* [Supplied passage]
###
THE FILM argues for low taxes and an end to redistributive policies by abolishing or severely cutting such taxation as inheritance tax and corporation tax. This strategy of minimum government, Durkin claims, will stimulate economic recovery and stop Britain drowning in its £4.8 trillion public debt. In the context of the Con-Dem government's spending cuts this was a thoroughly reactionary broadcast.
Many people are worried about the cuts and would prefer them not to happen, but see no alternative. Durkin provided economic arguments for this 'no alternative' camp which will be used to bamboozle the rest of us. So it's worth replying to some points.
Durkin casts the public sector as a wasteful bureaucracy that does nothing but 'burden' the private - 'productive' - sector of the economy. He says the public sector is paid for by taxing the private sector and that wealth is only created in the private sector. He argues that unless the public sector is scaled back and the private sector expands - as Cameron and Osborne promise us - UK public debt will continue to rise and the country will go bankrupt.
Firstly, it is false to paint the sources of wealth in such a black and white way. Public sector workers provide services that society generally cannot do without. Also, Durkin presents this 'parasitic' character of the public sector as intrinsic to public ownership. It is not.
This 'division' is a policy choice by pro-big business governments over decades. They chose to allow 'wealth-creating' enterprises to exist almost exclusively in the private sector to the profit of politicians' rich mates. Before the 1980s Thatcher privatisation spree, 'wealth generating' industries such as shipbuilding, steel, coal and telecoms were run in the public sector. This is true today in many countries.
###
* [Excerpted records]
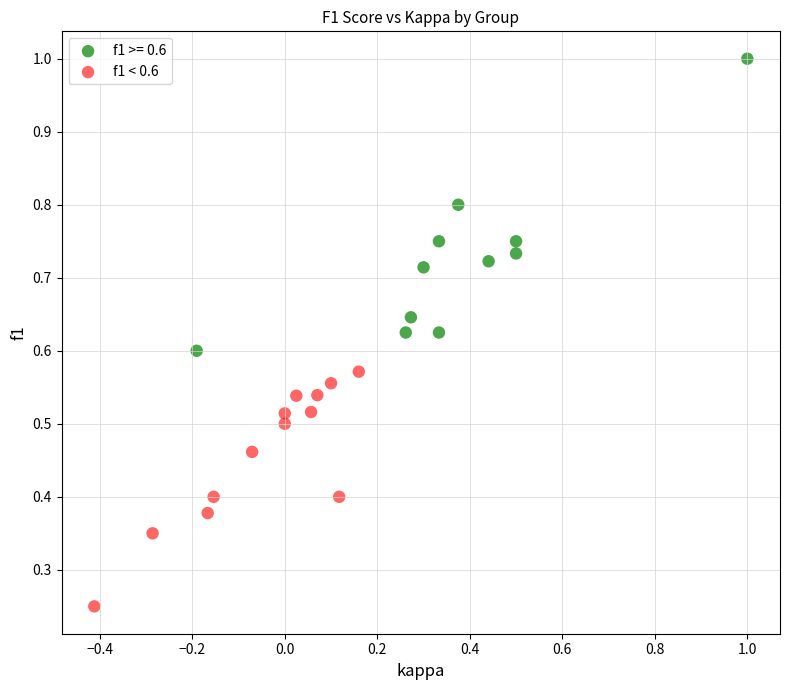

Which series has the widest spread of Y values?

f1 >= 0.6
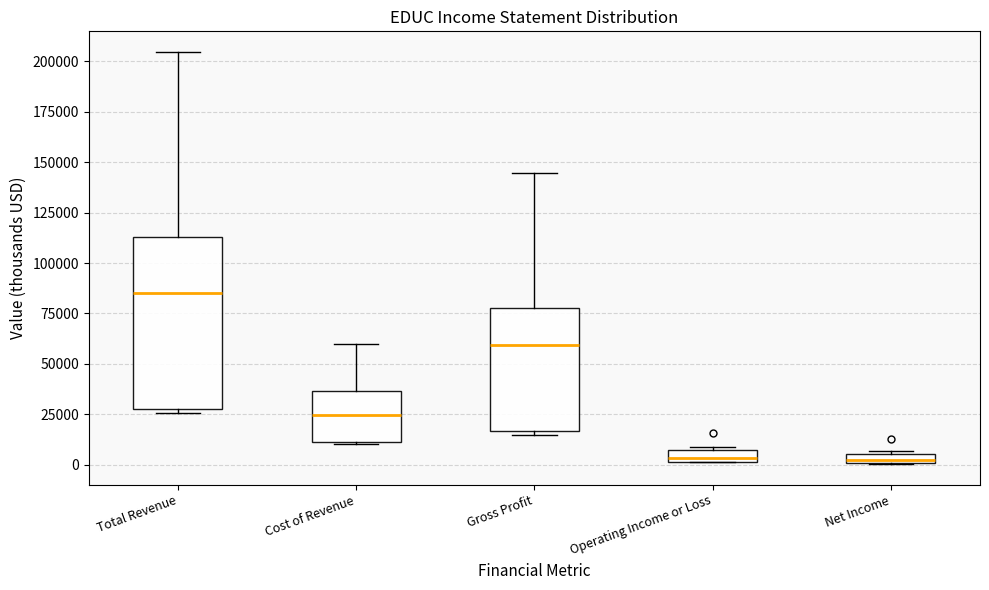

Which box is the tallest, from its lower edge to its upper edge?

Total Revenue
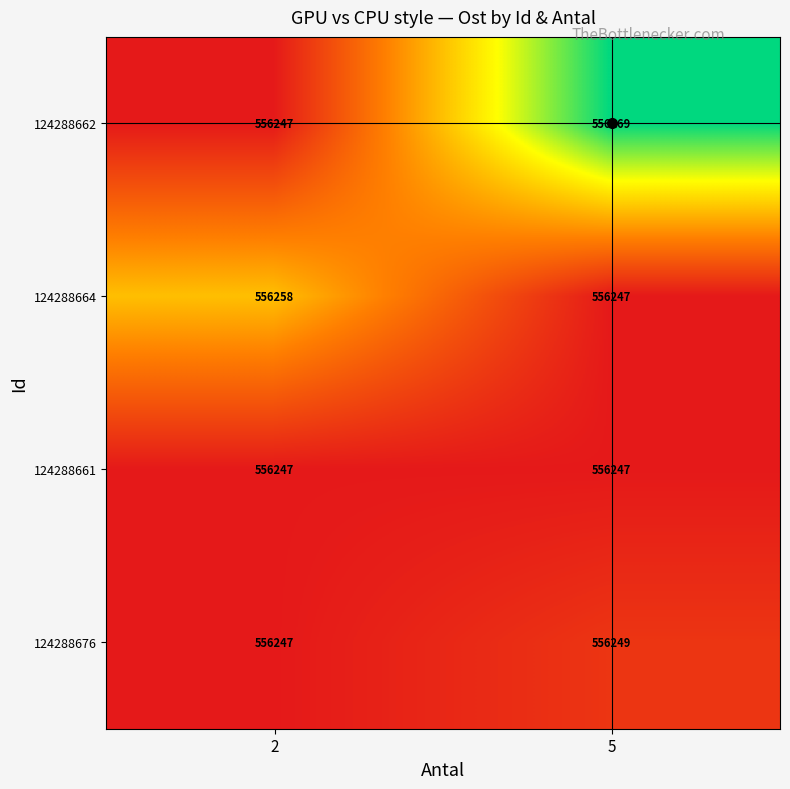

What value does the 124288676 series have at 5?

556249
###
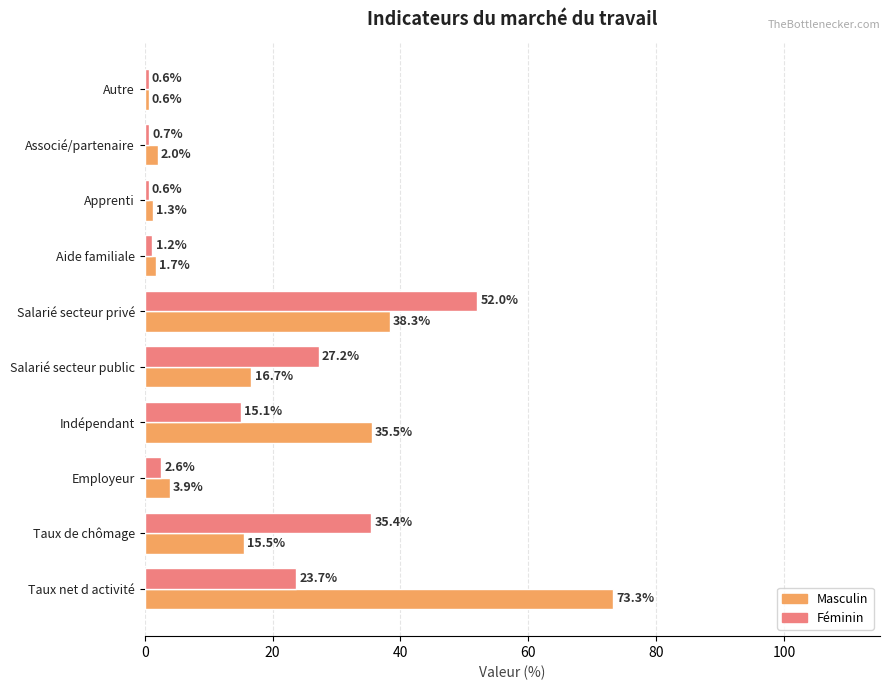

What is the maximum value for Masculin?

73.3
###
* [What needs to be done]
Reproduce the passage on Durkin's film from "THE FILM argues" up to and including "thoroughly reactionary broadcast.".

* [Exercise response]
THE FILM argues for low taxes and an end to redistributive policies by abolishing or severely cutting such taxation as inheritance tax and corporation tax. This strategy of minimum government, Durkin claims, will stimulate economic recovery and stop Britain drowning in its £4.8 trillion public debt. In the context of the Con-Dem government's spending cuts this was a thoroughly reactionary broadcast.